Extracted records
------------------------------------------------

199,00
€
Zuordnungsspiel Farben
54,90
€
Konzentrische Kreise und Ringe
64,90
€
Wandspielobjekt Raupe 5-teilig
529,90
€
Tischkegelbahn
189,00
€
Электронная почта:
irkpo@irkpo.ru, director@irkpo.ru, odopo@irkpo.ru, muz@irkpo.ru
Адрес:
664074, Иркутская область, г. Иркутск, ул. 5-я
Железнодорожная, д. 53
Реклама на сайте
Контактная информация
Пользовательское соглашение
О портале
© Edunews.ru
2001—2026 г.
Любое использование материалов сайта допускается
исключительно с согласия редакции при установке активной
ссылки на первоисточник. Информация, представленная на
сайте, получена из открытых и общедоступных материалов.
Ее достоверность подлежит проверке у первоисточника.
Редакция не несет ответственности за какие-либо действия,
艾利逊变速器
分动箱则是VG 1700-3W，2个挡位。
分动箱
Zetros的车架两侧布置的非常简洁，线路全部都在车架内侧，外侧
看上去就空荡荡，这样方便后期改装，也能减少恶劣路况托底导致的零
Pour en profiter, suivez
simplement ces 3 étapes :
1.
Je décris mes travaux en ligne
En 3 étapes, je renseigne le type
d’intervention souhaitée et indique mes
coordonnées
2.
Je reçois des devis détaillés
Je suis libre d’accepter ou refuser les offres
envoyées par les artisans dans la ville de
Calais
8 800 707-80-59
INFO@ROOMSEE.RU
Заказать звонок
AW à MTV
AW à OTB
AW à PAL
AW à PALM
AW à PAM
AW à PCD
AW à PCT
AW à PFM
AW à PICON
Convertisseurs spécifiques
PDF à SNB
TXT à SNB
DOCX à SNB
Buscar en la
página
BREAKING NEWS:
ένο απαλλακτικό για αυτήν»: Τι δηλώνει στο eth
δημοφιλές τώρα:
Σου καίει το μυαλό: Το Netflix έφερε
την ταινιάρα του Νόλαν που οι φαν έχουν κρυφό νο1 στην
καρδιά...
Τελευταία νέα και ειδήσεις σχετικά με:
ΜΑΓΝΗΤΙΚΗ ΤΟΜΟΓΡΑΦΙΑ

------------------------------------------------

▶ **ASSIGNED TASK**:
Where a line contains "сайте, получена из", begin there and output each line through the end of the data above, exactly; give no other lines.

▶ **TASK SOLUTION**:
сайте, получена из открытых и общедоступных материалов.
Ее достоверность подлежит проверке у первоисточника.
Редакция не несет ответственности за какие-либо действия,
艾利逊变速器
分动箱则是VG 1700-3W，2个挡位。
分动箱
Zetros的车架两侧布置的非常简洁，线路全部都在车架内侧，外侧
看上去就空荡荡，这样方便后期改装，也能减少恶劣路况托底导致的零
Pour en profiter, suivez
simplement ces 3 étapes :
1.
Je décris mes travaux en ligne
En 3 étapes, je renseigne le type
d’intervention souhaitée et indique mes
coordonnées
2.
Je reçois des devis détaillés
Je suis libre d’accepter ou refuser les offres
envoyées par les artisans dans la ville de
Calais
8 800 707-80-59
INFO@ROOMSEE.RU
Заказать звонок
AW à MTV
AW à OTB
AW à PAL
AW à PALM
AW à PAM
AW à PCD
AW à PCT
AW à PFM
AW à PICON
Convertisseurs spécifiques
PDF à SNB
TXT à SNB
DOCX à SNB
Buscar en la
página
BREAKING NEWS:
ένο απαλλακτικό για αυτήν»: Τι δηλώνει στο eth
δημοφιλές τώρα:
Σου καίει το μυαλό: Το Netflix έφερε
την ταινιάρα του Νόλαν που οι φαν έχουν κρυφό νο1 στην
καρδιά...
Τελευταία νέα και ειδήσεις σχετικά με:
ΜΑΓΝΗΤΙΚΗ ΤΟΜΟΓΡΑΦΙΑ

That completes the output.